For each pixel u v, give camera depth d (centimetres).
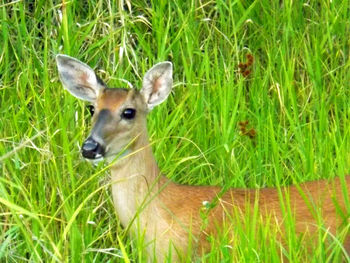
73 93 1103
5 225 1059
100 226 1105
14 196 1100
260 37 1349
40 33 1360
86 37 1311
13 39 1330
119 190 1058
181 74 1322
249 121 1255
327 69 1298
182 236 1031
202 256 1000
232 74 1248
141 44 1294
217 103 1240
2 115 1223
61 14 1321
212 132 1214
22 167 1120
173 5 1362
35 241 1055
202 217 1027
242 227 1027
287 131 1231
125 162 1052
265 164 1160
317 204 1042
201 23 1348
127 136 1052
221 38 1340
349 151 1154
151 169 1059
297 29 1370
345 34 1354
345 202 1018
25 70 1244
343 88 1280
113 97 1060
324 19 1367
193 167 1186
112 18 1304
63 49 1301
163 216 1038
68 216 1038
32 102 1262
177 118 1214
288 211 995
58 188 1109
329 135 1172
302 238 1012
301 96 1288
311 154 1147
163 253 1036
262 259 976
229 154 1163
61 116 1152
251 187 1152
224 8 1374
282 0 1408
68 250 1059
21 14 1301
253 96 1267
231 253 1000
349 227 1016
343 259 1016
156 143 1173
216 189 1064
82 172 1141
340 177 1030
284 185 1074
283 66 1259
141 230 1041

========

**What you should do:**
Above are the records; from them, give again exactly the lines from the one containing "232 74 1248" to the one containing "163 253 1036", both lines included, and nothing more.

**Written answer:**
232 74 1248
141 44 1294
217 103 1240
2 115 1223
61 14 1321
212 132 1214
22 167 1120
173 5 1362
35 241 1055
202 217 1027
242 227 1027
287 131 1231
125 162 1052
265 164 1160
317 204 1042
201 23 1348
127 136 1052
221 38 1340
349 151 1154
151 169 1059
297 29 1370
345 34 1354
345 202 1018
25 70 1244
343 88 1280
113 97 1060
324 19 1367
193 167 1186
112 18 1304
63 49 1301
163 216 1038
68 216 1038
32 102 1262
177 118 1214
288 211 995
58 188 1109
329 135 1172
302 238 1012
301 96 1288
311 154 1147
163 253 1036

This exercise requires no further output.